Setelah melanjutkan perjalanan kami melihat ada tulisan Pemandian Banyubening lalu kami tertarik untuk melihat ternyata hanya sebuah kolam renang biasa sehingga kami kurang tertarik untuk masuk. Akhirnya Sendang Candi Umbul ketemu juga dan kami istirahat di situ cukup lama karena tanpa rencana dan melihat tempatnya asik kami njegur juga dan mencoba meditasi di situ. Setelah itu kami meneruskan perjalanan menuju Gua Kerep Ambarawa dan di sana sudah ada Pak Nuri, Pak Totok dan Mbak Pur, dengan celana yang masih basah karena tidak bawa ganti kami mengikuti prosesi sampai selesai lalu bermalam di sana.


Saya mencoba meditasi di berbagai tempat, mulai di depan gua, di kapel, di tempat doa dekat makam dan di ruang adorasi abadi namun energi dan tempat yang paling nyaman saya rasakan adalah di ruang adorasi abadi itu.
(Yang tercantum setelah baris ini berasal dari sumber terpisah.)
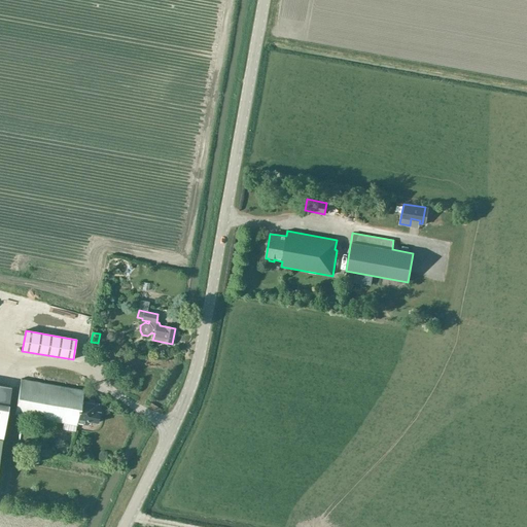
[(21,380),(14,414),(77,426),(78,423),(88,425),(89,421),(98,423),(100,413),(99,413),(100,405),(81,401),(83,391),(21,380)]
Entah kalau orang lain tapi bagi saya berada di situ rasanya bisa no mind melepaskan semua pikiran dan kembali ke hati. Namun akhirnya harus menggunakan main lagi untuk bergerak, ya mungkin kondisi no mind ini juga harus seimbang dengan mind. Lalu paginya kami sarapan dulu di warung, lalu pulang rencananya mau langsung pulang ke Jogja tapi ini ada masalah lagi dengan mind sebab di pikiran Bejo masih terlintas pikiran untuk mampir di Gua Maria Grabak sehingga balik ke Grabak lagi lewat Tegalrejo ya walaupun harus jalan naik turun akhirnya sampai juga ke Gua Maria Grabak. Pulangnya kami mampir ke Romo Sanjaya dan pulang menuju Jogja melewati Pakem dan mampir ke Sumur Kitiran Mas.


Refleksi dalam perjalanan ini bagiku adalah pentingnya menjaga tujuan jika ingin pergi ke tempat jauh sesuai dengan rencana awal sebab di jalan pikiran-pikiran kita dan keinginan-keinginan sesaat bisa menimbulkan keinginan baru yang membuat tujuan awal terlupakan. Karena itulah mengapa saya menyebut bahwa untuk hidup saat ini dan di sini itu begitu sulitnya.